Simple Tips for Tax Season
The most common response to having the government cast its vigilant eye on your finances is stress, especially if you’re not as diligent about admin as you’d like to be. We spoke to UK based tradesman tax specialist Roger Garcha and found out just how easy it is to get organised for tax season. Read on to get up to speed on self employment tax.
A tax year covers a period of 12 months, starting on April 6th and ending on April 5th the following year.

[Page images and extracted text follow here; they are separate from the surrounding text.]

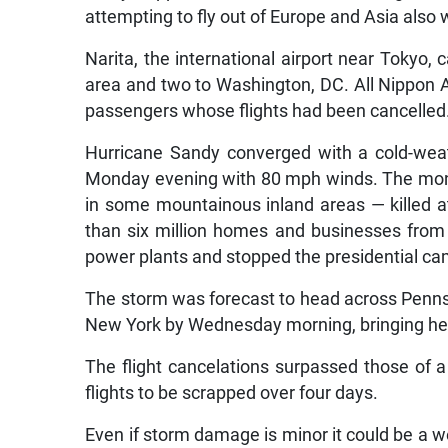
attempting to fly out of Europe and Asia also 
Narita, the international airport near Tokyo,
area and two to Washington, DC. All Nippon Ai
passengers whose flights had been cancelled
Hurricane Sandy converged with a cold-wea
Monday evening with 80 mph winds. The mons
in some mountainous inland areas — killed a
than six million homes and businesses from 
power plants and stopped the presidential ca
The storm was forecast to head across Pennsy
New York by Wednesday morning, bringing heav
The flight cancelations surpassed those of a
flights to be scrapped over four days.
Even if storm damage is minor it could be a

There Are Two Ways to Submit Your Tax Returns
- Via paper return, or hard copy, which must be in by midnight on 31st October
- Online, though you must register in advance, by midnight on 31st January
‘A tax return is a legal obligation and must be completed each year’, says Roger, ‘all income must be recorded on a tax return including, but not limited to, employed and self-employed income, benefits, inheritance, lump sums and interest. It also details any and all legitimate expenses incurred and any tax paid in that tax year’.
So, what does that mean for a self-employed tradesman?

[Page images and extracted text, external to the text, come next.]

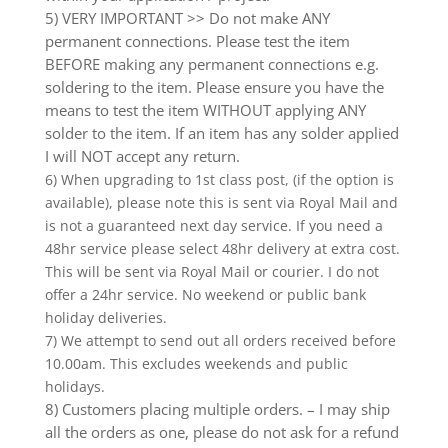
5) VERY IMPORTANT >> Do not make ANY
permanent connections. Please test the item
BEFORE making any permanent connections e.g.
soldering to the item. Please ensure you have the
means to test the item WITHOUT applying ANY
solder to the item. If an item has any solder applied
I will NOT accept any return.
6) When upgrading to 1st class post, (if the option is
available), please note this is sent via Royal Mail and
is not a guaranteed next day service. If you need a
48hr service please select 48hr delivery at extra cost.
This will be sent via Royal Mail or courier. I do not
offer a 24hr service. No weekend or public bank
holiday deliveries.
7) We attempt to send out all orders received before
10.00am. This excludes weekends and public
holidays.
8) Customers placing multiple orders. – I may ship
all the orders as one, please do not ask for a refund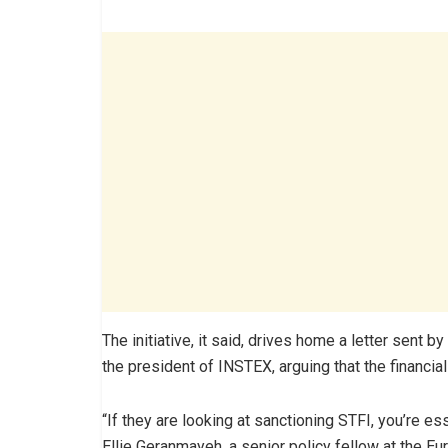
The initiative, it said, drives home a letter sent 
the president of INSTEX, arguing that the financia
“If they are looking at sanctioning STFI, you’re ess
Ellie Geranmayeh, a senior policy fellow at the Eu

It means that from day one, no matter how small your operation is, it’s important to maintain an up to date and comprehensive list of expenditures and purchases throughout the year.
Get Organised Now
Even if you despise admin there’s no escaping it during tax season, and errors or false entries can cost hundreds and sometimes even thousands of pounds in fines. ‘Organisation is key’, says Roger, ‘so keep a diary with details of all jobs worked, where the job was based, how much you were paid and evidence of all your work related expenses’.
- Even if you’re self-employed, ensure you receive a regular payslip
- Update your records every month
- Implement a system that allows you to keep earnings, receipts, bank statements and other expenses safe and organised – a 12-slot expanding file is one of the easiest ways to do this
- Set up a separate bank account to record work income and purchases
‘When you miss the deadline, penalties will automatically be issued on your account even if you don’t owe any tax’, says Roger. ‘Initially you’ll be fined £100 and if you still fail to complete a tax return 90 days later a further £300 will be levied against you. Then it’s a fine of £10 per day up to £900 with Interest accumulating on the whole amount. If you’re still late and go beyond six months there will be a penalty of £300 (or 5% of the tax owing if this is greater). If you’re 12 months late, you will be charged another £300 (or 5% of the tax owing if this is greater). In exceptional circumstances a higher penalty of up to 100% of the tax due is also possible’
5 Bad Tax Habits to Avoid
- Leaving your tax returns until the last minute
- Not keeping invoices and receipts
- Not putting an adequate amount of money aside for tax each time you get paid
- Spending tax money with the view of topping it up at a later date
- Overestimating expenses
What to Claim For as a Tradesman
Roger says the rules are complex and differ greatly for those that are self-employed versus those who are employed under PAYE. ‘As a general rule of thumb, the guideline is to account for that which is incurred wholly and exclusively for the job’, he says, ‘and if your expenses can’t be justified under this banner then you’ll have a hard time substantiating a claim.’
Don’t underestimate the value of expert advice when it comes to tax season. HMRC constantly conducts both random and targeted compliance checks and investigations. ‘The consequences can be extremely stiff and in some cases quite draconian’, says Roger. His company, The Bettertax Organisation, specialises in tax specifically for tradesmen and can assist with everything from basic returns to the processes surrounding tax back on tradesman’s work wear. Alternatively, HMRC has a comprehensive step-by-step process online that you can read to find out more about tax in the UK.